There’s a lot to get excited about, since it boasts a newly developed 24.3-MP FX-format CMOS sensor along with a 51-point AF system. This uses 15 cross-type AF sensors, 11 of which are fully functional up to f/8. Also worth noting is that the camera marks the first time that an FX-format (full frame in Nikon speak) DSLR has offered both integrated Wi-Fi and a tilting Vari-Angle 3.2” 1229K LCD, rather than a fixed screen.

Other noteworthy features include an ISO range from 100-12 800, while video is catered to as well; more specifically, the D750 can capture video in Full HD (1920x1080) at 60/30/24p. Expect it to land later this year for R32 000.

Samsung NX1 Smart Camera

Samsung also had something to debut at this year’s Photokina; releasing the mirrorless NX1 flagship.  The APS-C NX1 Smart camera could best be described, at least in appearance, as looking like a smaller than average DSLR sans pentaprism. It boasts a 28.2-megapixel backside-illuminated CMOS sensor, ISO range up to 25 600, an OLED electronic viewfinder, and a 3” Super AMOLED touchscreen.

As always with Samsung, particular attention has been paid to its connectivity features, which include Wi-Fi, NFC and Bluetooth. Worth noting is the new 205 phase detect autofocus points and the camera’s capability to capture an impressive 15 fps, not to forget the 4K video recording. Its price Stateside when it arrives a little later this year is pegged at $1 500. (R16 500).

Leica M Edition 60

Leica’s magnificent M3 is regarded as the best rangefinder (if not camera) ever made, and the German company is celebrating the 60th anniversary of the iconic M-System that it spawned, with the debut of the M Edition 60. Back to basics applies here in serious measure, since there is no LCD review screen at the back of the camera - as with film, if you want to see what you shot you will have to wait. With only 600 units available, you better talk to your bank manager to have your $19 500 ready this October.

Fujifilm X100T

Fujifilm’s X100 range carries a special place in many a street photographer’s heart thanks to its fixed lens, compact size and retro looks. The X100T is set to further this love affair with a new advanced hybrid viewfinder that combines the best of optical and electronic. This 16 megapixel camera with its 23mm (35mm equivalent) f2 lens camera is set to hit locally soon with a RRP of R15 000.

═══

_Exercise details_: Could you continue the Photokina camera roundup above, picking up right after its final sentence?

═══

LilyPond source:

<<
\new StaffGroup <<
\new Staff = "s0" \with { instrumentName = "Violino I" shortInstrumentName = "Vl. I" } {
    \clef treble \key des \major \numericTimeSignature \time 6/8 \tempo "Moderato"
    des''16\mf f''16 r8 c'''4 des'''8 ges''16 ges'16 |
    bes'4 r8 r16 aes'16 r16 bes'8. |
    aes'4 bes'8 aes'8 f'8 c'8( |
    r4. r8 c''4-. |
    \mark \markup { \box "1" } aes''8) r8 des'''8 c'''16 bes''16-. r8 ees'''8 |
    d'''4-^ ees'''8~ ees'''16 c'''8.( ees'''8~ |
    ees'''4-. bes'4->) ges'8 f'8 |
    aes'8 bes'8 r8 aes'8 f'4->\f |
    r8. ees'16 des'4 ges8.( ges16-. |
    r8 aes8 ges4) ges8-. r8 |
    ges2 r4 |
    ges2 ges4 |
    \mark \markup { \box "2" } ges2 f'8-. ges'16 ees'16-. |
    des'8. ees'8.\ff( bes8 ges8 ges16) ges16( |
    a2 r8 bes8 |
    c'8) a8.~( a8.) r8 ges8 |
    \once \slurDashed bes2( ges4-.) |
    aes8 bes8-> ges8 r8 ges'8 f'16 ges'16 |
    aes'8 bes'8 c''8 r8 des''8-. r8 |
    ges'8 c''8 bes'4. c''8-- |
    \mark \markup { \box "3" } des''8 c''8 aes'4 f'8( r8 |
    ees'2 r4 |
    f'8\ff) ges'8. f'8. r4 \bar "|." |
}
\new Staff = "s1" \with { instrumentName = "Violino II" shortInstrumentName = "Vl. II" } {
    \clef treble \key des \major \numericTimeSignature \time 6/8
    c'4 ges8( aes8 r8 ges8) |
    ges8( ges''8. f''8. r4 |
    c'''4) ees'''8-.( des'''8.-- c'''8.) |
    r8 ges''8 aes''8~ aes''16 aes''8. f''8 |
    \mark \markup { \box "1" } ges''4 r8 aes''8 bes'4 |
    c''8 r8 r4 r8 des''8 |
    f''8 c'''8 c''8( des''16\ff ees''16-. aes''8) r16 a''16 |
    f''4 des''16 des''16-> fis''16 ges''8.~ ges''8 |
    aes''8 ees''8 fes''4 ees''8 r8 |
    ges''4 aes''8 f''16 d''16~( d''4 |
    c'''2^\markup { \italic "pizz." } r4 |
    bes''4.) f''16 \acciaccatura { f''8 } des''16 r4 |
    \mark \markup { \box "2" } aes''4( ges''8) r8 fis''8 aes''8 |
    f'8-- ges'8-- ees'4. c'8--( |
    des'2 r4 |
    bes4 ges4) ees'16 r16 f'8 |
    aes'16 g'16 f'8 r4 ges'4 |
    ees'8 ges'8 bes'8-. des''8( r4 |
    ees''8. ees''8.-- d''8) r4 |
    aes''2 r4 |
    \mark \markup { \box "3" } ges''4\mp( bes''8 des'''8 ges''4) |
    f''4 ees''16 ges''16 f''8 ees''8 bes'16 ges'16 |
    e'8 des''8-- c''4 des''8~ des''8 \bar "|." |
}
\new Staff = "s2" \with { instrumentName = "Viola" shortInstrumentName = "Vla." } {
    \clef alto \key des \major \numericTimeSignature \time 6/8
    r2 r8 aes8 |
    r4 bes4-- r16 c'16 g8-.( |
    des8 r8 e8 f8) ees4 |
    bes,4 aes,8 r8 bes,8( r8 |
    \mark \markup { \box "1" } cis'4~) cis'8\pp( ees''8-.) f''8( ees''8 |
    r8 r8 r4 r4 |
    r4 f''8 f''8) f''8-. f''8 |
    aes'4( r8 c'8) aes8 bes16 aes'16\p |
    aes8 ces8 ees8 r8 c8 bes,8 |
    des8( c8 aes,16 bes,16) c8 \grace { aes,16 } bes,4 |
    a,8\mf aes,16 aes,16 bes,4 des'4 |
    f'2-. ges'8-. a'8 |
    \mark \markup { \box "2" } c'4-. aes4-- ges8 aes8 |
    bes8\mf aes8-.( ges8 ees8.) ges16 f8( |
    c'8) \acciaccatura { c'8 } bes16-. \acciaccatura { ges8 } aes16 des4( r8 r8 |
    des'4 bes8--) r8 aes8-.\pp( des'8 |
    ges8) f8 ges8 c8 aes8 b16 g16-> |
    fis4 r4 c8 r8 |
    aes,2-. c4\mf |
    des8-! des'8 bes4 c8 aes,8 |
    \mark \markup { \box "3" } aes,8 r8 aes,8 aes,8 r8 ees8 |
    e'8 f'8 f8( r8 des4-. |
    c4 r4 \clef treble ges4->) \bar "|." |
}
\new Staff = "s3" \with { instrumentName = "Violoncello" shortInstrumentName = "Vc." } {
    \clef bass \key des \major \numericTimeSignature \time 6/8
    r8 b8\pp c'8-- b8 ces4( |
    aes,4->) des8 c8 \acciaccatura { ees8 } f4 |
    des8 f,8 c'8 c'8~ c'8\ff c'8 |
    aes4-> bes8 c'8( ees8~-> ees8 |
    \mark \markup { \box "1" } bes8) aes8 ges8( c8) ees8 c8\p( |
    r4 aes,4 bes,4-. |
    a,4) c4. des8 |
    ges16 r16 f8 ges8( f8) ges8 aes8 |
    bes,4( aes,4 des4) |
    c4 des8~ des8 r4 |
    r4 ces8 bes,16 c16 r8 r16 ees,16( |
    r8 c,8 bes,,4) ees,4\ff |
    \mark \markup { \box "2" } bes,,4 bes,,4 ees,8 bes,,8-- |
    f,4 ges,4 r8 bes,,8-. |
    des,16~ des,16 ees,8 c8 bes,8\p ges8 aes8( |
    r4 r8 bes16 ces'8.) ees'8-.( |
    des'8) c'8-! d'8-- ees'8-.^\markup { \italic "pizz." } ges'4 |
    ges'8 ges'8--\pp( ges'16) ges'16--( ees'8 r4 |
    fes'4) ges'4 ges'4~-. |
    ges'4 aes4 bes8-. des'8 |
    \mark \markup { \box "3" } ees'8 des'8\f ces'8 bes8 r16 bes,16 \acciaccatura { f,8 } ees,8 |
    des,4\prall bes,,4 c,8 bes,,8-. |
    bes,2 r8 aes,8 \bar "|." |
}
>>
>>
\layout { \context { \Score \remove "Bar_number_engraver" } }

═══

_Answer to this exercise_:
Canon PowerShot G7 X

Also unveiled at Photokina by Canon is the newly announced, small but mighty PowerShot G7 X. Looking to compete against Sony’s RX100 range, the light (304 g) camera sports a 1.0-type back-illuminated 20.2 megapixel CMOS sensor and f/1.8-2.8, 4.2x lens (24-100mm) in a compact metal body. The G7 X doesn’t look like it has been spared any high-end features normally found on DSLRs, including a 31 point AF (autofocus) system, which caters for Touch AF, the Digic 6 image processor, 6.5 fps, while offering full HD 60p video as well. It further sports integrated Wi-Fi and NFC.

Common settings, such as aperture and shutter speed can be adjusted using Canon’s Lens Control ring while the ISO range is a respectable 100-12800. Local prices have not been confirmed, but Stateside the camera is expected to cost in the region of $700 (R7 700).

Panasonic Lumix CM1

There’s no denying that smartphones have steadily encroached on the fortunes of dedicated cameras over the best year, but rather than push back against the trend, Photokina saw one manufacturer – Panasonic – show how it has wholeheartedly embraced it. Its announcement begged the question - what do you get when you cross a smartphone with a Leica lens? Probably something close to this, the company’s newest offering, which boasts a 1” sensor, 20 megapixel resolution and oh yes, a f/2.8 Leica lens.

Also onboard is a 4.7” screen with a 1080p resolution, a 2.3 GHz quad-core Snapdragon processor and 2 GB of memory. Harder to tell is whether the device is intended to be a capable smartphone with exceptional imaging capabilities, or a capable compact with the ability to function as a smartphone too. At present though it is only launching in France and Germany for €900 (R12 750).

A good time

Ultimately, this year’s Photokina showed that the camera (whether DSLR, compact or mirrorless) segment is still going strong, and that it has never been a better time to be a photography enthusiast.